Spivak's calculus: is my proof wrong?

[johnnyies]

Homework Statement

If a, b > 0, and a² < b², then a < b.

Homework Equations

P is the collection of all positive numbers, n > 0

(P10) Trichotomy law: For every number a, one and only one of the following holds:
(i) a = 0
(ii) a is in the collection P
(iii) -a is in the collection P

(P11) If a and b are in P, then a + b are in P
(P12) If a and b are in P, then a x b is in P.

The Attempt at a Solution

If a² < b², then 0 < b² - a², hence b² - a² is in the collection P

0 < b² - a² which is the same as 0 < (b - a)(b + a)

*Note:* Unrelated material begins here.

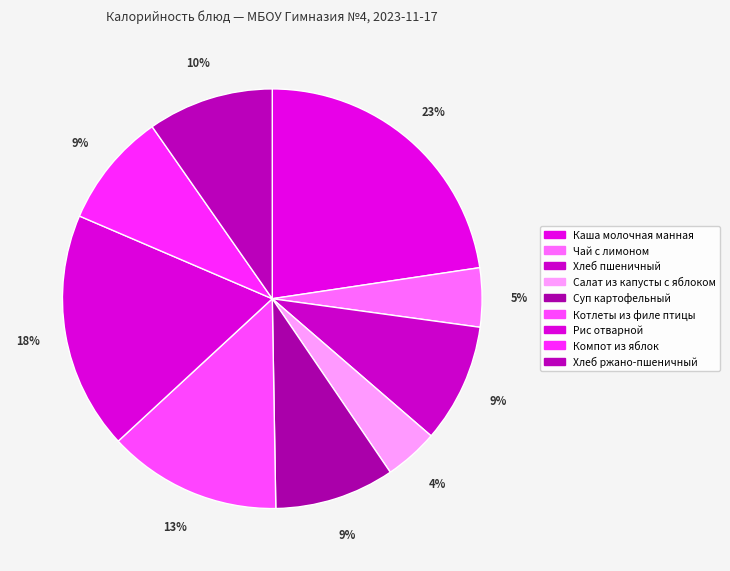

How many slices are in this pie chart?

9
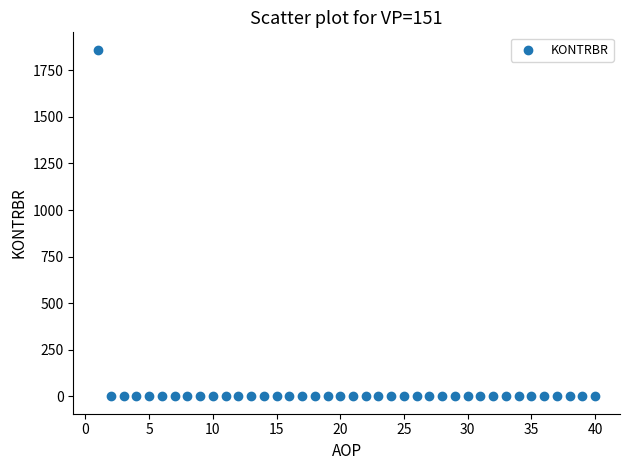

What is the range of Y values (max minus min)?

1860.6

by (P12), (b - a) and (b + a) are both in P,

if (b - a) is in P, this means b - a > 0, hence, b > a

this isn't the answer in the book, I will post that after dinner, but my proof seems sound but at the same time I can't tell if it's correct or wrong.

 

[Hurkyl]

by (P12), (b - a) and (b + a) are both in P,

That's not P12. The statement you used is

If a x b is in P, then a and b are in P​

which is the converse of P12, and is only true half the time.

 

[johnnyies]

I got it. If ab is in P then it's possible a and b are not in P, since it can be said: a < 0, b < 0 ,ab > 0 (product of two negatives). I missed that. Thanks.

 

[carlosbgois]

But can I say that if (b-a)(b+a) > 0, either (b-a) and (b+a) have to be positive, or either negative, and, as I know by hypothesis that (b+a) >= 0, (b-a) must be in P, hence (b-a) > 0, so b > a?

 

[micromass]

But can I say that if (b-a)(b+a) > 0, either (b-a) and (b+a) have to be positive, or either negative

You will need to prove this...
Otherwise it's correct.

and, as I know by hypothesis that (b+a) >= 0, (b-a) must be in P, hence (b-a) > 0, so b > a?

 

[carlosbgois]

Sure, but that is the easy part hehe. Thanks!